Im Januar 1942 reiste er illegal über das Ruhrgebiet nach Berlin und bemühte sich, die sogenannte operative Leitung der KPD aufzubauen. Knöchel hatte, wenn auch eingeschränkt, Verbindungen zum in Moskau sitzenden ZK der KPD, stand aber dessen Direktiven immer kritischer und zuletzt ablehnend gegenüber. An seine Lebensgefährtin Cilly Hansmann (* 15 6. 1908 – † 1. 10. 1984), die für ihn Kurierdienste leistete, schrieb er: »Sitzen die in Moskau auf dem Mond?« Am 30. Januar 1943 wurde Knöchel in Berlin verhaftet. Damit gelang der Gestapo ein entscheidender Schlag gegen den kommunistischen Widerstand. Der Gruppe um Knöchel war es als einziger gelungen (entsprechend einem Beschluß der KPD-Führung vom Ende 1939), aus der Emigration zurückzukehren und in Deutschland ein Widerstandszentrum, gewissermaßen eine »Reichsleitung« unter Anleitung des ZK in Moskau, zu organisieren. Deswegen wurde Knöchel später von der DDR-Geschichtsschreibung lange Zeit besonders positiv hervorgehoben und gewürdigt, um die erfolgreiche Anleitung des Widerstandes durch die Moskauer Exilführung zu »beweisen«. Seit den achtziger Jahren wurde sein Name verschwiegen, und zwar wegen seines (auch vorher bekannten!) Anteils an der Zerschlagung der Gruppe, die die Tragödie kommunistischer Widerstandskämpfer im Nazi-Deutschland während des Krieges zeigt. Aufgrund von Hinweisen des Gruppeninstrukteurs Alfons Kaps, der Anfang 1943 festgenommen worden war, konnte die Gestapo am 20. Januar 1943 den wichtigen Funktionär Willi Seng verhaften. Nach »verschärfter Vernehmung« – also fürchterlicher Mißhandlung – gab Seng nicht nur seine Kenntnisse preis, sondern war bereit, die Gestapo zu einem Treffen mit Knöchel in Berlin zu führen. Dies mißlang, weil der schwerkrank im Bett lag und nicht zu dem Termin kam.

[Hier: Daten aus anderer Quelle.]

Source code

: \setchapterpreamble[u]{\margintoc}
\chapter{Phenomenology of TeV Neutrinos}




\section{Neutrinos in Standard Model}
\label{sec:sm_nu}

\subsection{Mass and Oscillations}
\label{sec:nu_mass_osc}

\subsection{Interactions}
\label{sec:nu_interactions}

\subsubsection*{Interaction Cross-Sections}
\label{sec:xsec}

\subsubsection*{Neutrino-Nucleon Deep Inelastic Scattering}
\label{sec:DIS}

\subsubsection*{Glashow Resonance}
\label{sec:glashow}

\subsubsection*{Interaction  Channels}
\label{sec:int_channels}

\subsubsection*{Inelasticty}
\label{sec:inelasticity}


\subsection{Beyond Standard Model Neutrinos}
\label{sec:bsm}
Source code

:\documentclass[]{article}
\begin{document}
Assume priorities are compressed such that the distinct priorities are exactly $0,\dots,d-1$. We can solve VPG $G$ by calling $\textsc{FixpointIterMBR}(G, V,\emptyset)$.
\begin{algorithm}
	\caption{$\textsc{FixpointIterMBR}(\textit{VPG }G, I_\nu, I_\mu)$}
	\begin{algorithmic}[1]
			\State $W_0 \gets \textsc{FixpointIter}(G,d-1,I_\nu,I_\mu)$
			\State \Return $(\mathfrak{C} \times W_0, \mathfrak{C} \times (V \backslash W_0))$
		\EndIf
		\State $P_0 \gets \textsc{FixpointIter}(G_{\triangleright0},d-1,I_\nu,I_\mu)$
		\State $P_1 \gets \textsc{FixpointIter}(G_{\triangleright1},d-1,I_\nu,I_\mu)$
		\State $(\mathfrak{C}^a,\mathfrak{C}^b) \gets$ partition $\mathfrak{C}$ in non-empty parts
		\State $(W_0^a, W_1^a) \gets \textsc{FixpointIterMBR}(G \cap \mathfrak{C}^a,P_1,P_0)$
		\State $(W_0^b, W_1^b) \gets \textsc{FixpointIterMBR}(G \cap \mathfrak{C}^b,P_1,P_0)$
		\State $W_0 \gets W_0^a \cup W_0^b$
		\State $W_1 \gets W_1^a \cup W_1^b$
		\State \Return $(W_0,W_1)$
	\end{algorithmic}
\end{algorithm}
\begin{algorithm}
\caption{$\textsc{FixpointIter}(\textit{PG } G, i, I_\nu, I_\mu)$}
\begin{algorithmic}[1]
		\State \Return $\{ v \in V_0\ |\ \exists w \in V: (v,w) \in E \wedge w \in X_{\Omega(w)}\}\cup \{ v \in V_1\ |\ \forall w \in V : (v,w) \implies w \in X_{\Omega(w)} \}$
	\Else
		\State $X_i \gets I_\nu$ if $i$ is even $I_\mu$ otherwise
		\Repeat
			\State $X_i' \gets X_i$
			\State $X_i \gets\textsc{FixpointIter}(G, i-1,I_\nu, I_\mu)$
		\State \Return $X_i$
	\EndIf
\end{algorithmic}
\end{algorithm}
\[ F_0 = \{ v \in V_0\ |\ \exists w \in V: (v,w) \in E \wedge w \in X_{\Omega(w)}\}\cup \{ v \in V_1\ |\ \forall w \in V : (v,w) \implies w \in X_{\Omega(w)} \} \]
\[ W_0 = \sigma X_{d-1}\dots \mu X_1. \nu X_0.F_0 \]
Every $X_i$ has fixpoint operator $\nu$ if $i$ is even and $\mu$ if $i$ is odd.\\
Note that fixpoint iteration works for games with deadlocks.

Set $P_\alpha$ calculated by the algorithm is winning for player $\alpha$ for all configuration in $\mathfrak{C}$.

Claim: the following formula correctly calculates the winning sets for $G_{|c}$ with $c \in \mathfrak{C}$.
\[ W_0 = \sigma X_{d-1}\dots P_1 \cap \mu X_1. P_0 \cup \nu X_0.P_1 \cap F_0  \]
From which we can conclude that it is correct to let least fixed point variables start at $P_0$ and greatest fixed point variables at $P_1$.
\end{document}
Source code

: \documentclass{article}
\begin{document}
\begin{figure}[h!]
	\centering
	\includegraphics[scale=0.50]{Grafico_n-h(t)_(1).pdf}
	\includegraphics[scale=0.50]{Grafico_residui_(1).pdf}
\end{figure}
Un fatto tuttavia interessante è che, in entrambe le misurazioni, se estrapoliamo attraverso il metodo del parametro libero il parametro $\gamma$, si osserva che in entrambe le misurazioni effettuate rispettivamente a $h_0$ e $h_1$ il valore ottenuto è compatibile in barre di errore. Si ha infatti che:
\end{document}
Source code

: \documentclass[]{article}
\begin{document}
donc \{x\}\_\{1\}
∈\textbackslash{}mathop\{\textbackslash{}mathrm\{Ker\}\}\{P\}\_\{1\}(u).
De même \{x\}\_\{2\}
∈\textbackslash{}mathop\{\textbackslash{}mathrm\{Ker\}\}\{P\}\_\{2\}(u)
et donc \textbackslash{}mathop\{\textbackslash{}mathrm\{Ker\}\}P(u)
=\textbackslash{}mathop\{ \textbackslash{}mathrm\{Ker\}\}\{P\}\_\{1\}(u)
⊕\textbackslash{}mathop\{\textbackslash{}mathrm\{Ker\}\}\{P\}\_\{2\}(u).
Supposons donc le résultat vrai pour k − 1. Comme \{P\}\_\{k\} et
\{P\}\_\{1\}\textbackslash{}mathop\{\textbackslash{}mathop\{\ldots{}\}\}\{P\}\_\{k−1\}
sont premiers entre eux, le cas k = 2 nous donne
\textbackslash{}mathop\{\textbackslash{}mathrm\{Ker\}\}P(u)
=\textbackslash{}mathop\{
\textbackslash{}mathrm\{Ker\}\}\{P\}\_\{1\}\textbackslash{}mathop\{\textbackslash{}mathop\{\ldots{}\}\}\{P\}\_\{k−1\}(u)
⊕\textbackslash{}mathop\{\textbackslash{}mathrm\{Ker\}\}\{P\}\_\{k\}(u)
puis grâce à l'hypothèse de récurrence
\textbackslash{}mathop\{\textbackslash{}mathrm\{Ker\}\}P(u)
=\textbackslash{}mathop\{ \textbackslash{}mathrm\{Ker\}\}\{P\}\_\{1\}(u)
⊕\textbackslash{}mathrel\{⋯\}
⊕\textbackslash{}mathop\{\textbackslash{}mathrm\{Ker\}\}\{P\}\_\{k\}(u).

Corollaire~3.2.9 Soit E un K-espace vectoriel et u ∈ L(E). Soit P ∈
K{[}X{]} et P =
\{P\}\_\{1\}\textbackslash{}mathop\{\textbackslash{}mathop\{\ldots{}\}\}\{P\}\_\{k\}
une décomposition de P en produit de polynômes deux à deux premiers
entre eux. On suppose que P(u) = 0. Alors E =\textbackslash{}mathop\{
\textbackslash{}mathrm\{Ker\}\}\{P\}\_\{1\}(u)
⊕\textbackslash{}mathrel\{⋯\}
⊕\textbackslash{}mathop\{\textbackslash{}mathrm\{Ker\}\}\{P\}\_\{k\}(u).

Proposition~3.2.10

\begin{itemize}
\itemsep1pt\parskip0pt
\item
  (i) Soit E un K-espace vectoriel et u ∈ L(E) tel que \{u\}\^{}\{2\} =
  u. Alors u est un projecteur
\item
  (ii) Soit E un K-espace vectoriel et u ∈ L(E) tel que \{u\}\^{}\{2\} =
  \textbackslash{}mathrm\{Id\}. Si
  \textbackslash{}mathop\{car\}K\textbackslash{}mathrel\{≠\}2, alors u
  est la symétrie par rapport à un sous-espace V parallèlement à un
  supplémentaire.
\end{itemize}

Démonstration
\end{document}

Als Knöchel schließlich am 30. Januar festgenommen wurde und wohl ähnlichen Torturen unterworfen war, bot auch er am 17. Februar der Gestapo die Zusammenarbeit als V-Mann an. Er ging diesen Schritt, obwohl er an schwerer Tbc litt, also ohnehin nur noch eine geringe Lebenserwartung hatte. Was ihn zum Verräter machte, ist kaum zu beurteilen. Waren es die Torturen oder der inzwischen gebrochene Glaube an Moskau oder ein verzweifelter Versuch, Zeit zu gewinnen, um freizukommen und zu fliehen? Der Fall Knöchel beweist, daß die einzigen Funktionäre, die den Widerstandsgruppen im Krieg »Weisungen« des ZK hätten überbringen sollen, das gar nicht konnten. Es war eine SED-Legende, die ab 1961 verbreitet wurde und Walter Ulbricht zum Führer des Widerstandes gegen Hitler machen sollte. Knöchel wurde zunächst im KZ Scheveningen festgehalten, dann nach Berlin überführt und am 12. Juni 1944 vom VGH zum Tode verurteilt. Auch die übrigen Mitglieder der Gruppe (Seng, Kaps, Alfred Kowalke und Wilhelm Beuttel) erhielten die Todesstrafe. Die Verteidigung der Angeklagten, sie hätten mitgeholfen, einen Spionagering unschädlich zu machen, wies der Vorsitzende des VGH, Roland Freisler, zynisch zurück: Das »wissen wir nicht«. Auch ein Gnadengesuch Sengs wurde abgelehnt, dieser hatte darin nochmals betont, seine Aussagen seien »der Schlüssel« zur Aushebung der Gruppe gewesen. Wilhelm Knöchel wurde am 24. Juli 1944 im Zuchthaus Brandenburg hingerichtet.